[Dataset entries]
☆ ☆ ☆ ☆ ☆
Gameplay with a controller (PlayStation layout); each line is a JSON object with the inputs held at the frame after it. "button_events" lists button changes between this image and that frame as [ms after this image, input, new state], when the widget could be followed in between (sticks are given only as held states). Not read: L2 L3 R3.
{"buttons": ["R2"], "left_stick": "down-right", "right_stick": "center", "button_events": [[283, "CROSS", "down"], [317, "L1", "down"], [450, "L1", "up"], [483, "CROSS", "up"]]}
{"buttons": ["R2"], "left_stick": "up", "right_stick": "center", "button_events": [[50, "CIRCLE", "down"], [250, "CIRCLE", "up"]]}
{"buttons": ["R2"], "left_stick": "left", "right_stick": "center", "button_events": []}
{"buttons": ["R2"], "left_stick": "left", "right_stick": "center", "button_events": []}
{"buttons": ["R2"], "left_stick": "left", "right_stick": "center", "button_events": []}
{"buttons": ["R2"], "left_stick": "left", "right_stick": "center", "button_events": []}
☆ ☆ ☆ ☆ ☆
_DIRECTIONS_: Every record above is to be copied exactly.

_ANSWER BOX_:
Gameplay with a controller (PlayStation layout); each line is a JSON object with the inputs held at the frame after it. "button_events" lists button changes between this image and that frame as [ms after this image, input, new state], when the widget could be followed in between (sticks are given only as held states). Not read: L2 L3 R3.
{"buttons": ["R2"], "left_stick": "down-right", "right_stick": "center", "button_events": [[283, "CROSS", "down"], [317, "L1", "down"], [450, "L1", "up"], [483, "CROSS", "up"]]}
{"buttons": ["R2"], "left_stick": "up", "right_stick": "center", "button_events": [[50, "CIRCLE", "down"], [250, "CIRCLE", "up"]]}
{"buttons": ["R2"], "left_stick": "left", "right_stick": "center", "button_events": []}
{"buttons": ["R2"], "left_stick": "left", "right_stick": "center", "button_events": []}
{"buttons": ["R2"], "left_stick": "left", "right_stick": "center", "button_events": []}
{"buttons": ["R2"], "left_stick": "left", "right_stick": "center", "button_events": []}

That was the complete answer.